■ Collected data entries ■

§

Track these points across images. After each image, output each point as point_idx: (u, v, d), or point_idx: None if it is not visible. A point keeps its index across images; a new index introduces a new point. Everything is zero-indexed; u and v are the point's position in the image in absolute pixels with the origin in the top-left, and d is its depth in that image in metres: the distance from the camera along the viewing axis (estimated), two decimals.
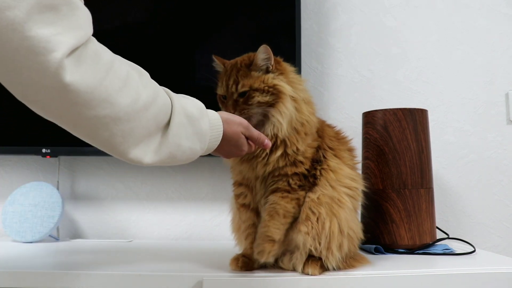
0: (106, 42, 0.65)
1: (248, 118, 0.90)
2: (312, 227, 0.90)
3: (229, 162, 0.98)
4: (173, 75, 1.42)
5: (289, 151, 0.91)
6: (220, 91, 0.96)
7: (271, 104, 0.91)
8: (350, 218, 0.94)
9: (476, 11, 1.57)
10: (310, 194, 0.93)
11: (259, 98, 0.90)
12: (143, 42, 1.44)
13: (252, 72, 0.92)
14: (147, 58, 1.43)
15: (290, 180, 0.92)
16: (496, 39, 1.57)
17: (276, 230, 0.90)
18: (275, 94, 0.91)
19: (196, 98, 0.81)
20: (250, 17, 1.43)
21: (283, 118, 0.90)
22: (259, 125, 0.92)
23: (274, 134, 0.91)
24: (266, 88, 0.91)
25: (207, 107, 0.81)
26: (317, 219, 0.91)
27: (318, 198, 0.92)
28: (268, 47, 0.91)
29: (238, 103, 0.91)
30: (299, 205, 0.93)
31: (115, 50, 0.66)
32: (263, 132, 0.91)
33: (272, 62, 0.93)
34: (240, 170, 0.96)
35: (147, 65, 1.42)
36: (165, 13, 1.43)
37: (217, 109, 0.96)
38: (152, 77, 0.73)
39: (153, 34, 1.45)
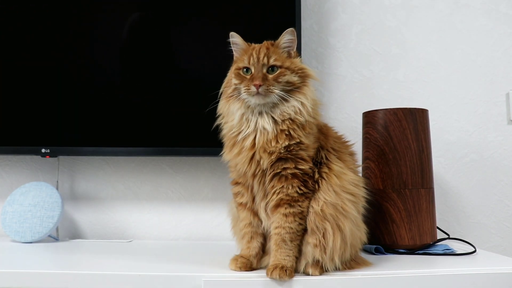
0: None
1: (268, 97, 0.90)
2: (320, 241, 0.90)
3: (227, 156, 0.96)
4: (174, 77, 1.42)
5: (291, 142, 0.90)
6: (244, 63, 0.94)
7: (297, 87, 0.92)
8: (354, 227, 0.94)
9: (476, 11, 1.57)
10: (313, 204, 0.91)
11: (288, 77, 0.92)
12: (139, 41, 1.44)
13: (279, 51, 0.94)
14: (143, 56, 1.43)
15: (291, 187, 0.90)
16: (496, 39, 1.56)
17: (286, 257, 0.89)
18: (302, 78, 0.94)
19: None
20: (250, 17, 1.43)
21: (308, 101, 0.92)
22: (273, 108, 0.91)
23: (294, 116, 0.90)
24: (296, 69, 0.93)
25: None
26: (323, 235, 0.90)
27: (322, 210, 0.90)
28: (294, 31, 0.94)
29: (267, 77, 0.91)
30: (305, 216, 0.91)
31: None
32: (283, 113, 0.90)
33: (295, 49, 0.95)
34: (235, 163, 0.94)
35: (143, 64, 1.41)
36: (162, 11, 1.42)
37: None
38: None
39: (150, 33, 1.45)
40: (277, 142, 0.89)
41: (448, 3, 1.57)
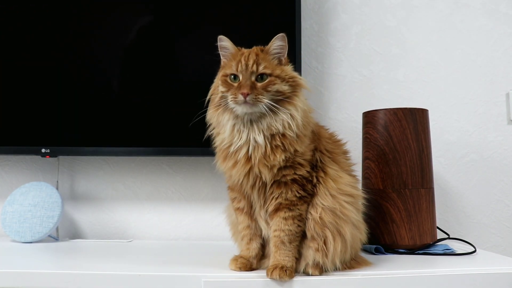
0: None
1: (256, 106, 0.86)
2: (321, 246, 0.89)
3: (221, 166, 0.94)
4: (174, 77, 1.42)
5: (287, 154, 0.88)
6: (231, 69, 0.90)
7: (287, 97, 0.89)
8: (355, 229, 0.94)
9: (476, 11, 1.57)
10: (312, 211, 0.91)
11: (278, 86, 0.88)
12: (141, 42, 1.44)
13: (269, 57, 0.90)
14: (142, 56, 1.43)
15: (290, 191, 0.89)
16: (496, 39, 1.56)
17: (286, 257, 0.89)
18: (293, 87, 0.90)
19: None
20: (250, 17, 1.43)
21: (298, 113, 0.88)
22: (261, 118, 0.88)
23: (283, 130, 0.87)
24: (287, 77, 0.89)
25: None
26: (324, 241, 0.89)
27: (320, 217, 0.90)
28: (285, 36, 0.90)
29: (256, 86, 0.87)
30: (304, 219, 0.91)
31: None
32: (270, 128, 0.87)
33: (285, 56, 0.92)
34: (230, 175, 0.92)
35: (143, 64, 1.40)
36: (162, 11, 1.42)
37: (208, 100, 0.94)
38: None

§

■ Exercise instructions ■
Repeat the records word for word, skipping pictures.

■ Task response ■
Track these points across images. After each image, output each point as point_idx: (u, v, d), or point_idx: None if it is not visible. A point keeps its index across images; a new index introduces a new point. Everything is zero-indexed; u and v are the point's position in the image in absolute pixels with the origin in the top-left, and d is its depth in that image in metres: the distance from the camera along the viewing axis (estimated), two decimals.
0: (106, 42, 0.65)
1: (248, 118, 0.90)
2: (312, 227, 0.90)
3: (229, 162, 0.98)
4: (173, 75, 1.42)
5: (289, 151, 0.91)
6: (220, 91, 0.96)
7: (271, 104, 0.91)
8: (350, 218, 0.94)
9: (476, 11, 1.57)
10: (310, 194, 0.93)
11: (259, 98, 0.90)
12: (143, 42, 1.44)
13: (252, 72, 0.92)
14: (147, 58, 1.43)
15: (290, 180, 0.92)
16: (496, 39, 1.57)
17: (276, 230, 0.90)
18: (275, 94, 0.91)
19: (196, 98, 0.81)
20: (250, 17, 1.43)
21: (283, 118, 0.90)
22: (259, 125, 0.92)
23: (274, 134, 0.91)
24: (266, 88, 0.91)
25: (207, 107, 0.81)
26: (317, 219, 0.91)
27: (318, 198, 0.92)
28: (268, 47, 0.91)
29: (238, 103, 0.91)
30: (299, 205, 0.93)
31: (115, 50, 0.66)
32: (263, 132, 0.91)
33: (272, 62, 0.93)
34: (240, 170, 0.96)
35: (147, 65, 1.42)
36: (165, 13, 1.43)
37: (217, 109, 0.96)
38: (152, 77, 0.73)
39: (153, 34, 1.45)
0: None
1: (268, 97, 0.90)
2: (320, 241, 0.90)
3: (227, 156, 0.96)
4: (174, 77, 1.42)
5: (291, 142, 0.90)
6: (244, 63, 0.94)
7: (297, 87, 0.92)
8: (354, 227, 0.94)
9: (476, 11, 1.57)
10: (313, 204, 0.91)
11: (288, 77, 0.92)
12: (139, 41, 1.44)
13: (279, 51, 0.94)
14: (143, 56, 1.43)
15: (291, 187, 0.90)
16: (496, 39, 1.56)
17: (286, 257, 0.89)
18: (302, 78, 0.94)
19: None
20: (250, 17, 1.43)
21: (308, 101, 0.92)
22: (273, 108, 0.91)
23: (294, 116, 0.90)
24: (296, 69, 0.93)
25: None
26: (323, 235, 0.90)
27: (322, 210, 0.90)
28: (294, 31, 0.94)
29: (267, 77, 0.91)
30: (305, 216, 0.91)
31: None
32: (283, 113, 0.90)
33: (295, 49, 0.95)
34: (235, 163, 0.94)
35: (143, 64, 1.41)
36: (162, 11, 1.42)
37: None
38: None
39: (150, 33, 1.45)
40: (277, 142, 0.89)
41: (448, 3, 1.57)
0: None
1: (256, 106, 0.86)
2: (321, 246, 0.89)
3: (221, 166, 0.94)
4: (174, 77, 1.42)
5: (287, 154, 0.88)
6: (231, 69, 0.90)
7: (287, 97, 0.89)
8: (355, 229, 0.94)
9: (476, 11, 1.57)
10: (312, 211, 0.91)
11: (278, 86, 0.88)
12: (141, 42, 1.44)
13: (269, 57, 0.90)
14: (142, 56, 1.43)
15: (290, 191, 0.89)
16: (496, 39, 1.56)
17: (286, 257, 0.89)
18: (293, 87, 0.90)
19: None
20: (250, 17, 1.43)
21: (298, 113, 0.88)
22: (261, 118, 0.88)
23: (283, 130, 0.87)
24: (287, 77, 0.89)
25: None
26: (324, 241, 0.89)
27: (320, 217, 0.90)
28: (285, 36, 0.90)
29: (256, 86, 0.87)
30: (304, 219, 0.91)
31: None
32: (270, 128, 0.87)
33: (285, 56, 0.92)
34: (230, 175, 0.92)
35: (143, 64, 1.40)
36: (162, 11, 1.42)
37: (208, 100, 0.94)
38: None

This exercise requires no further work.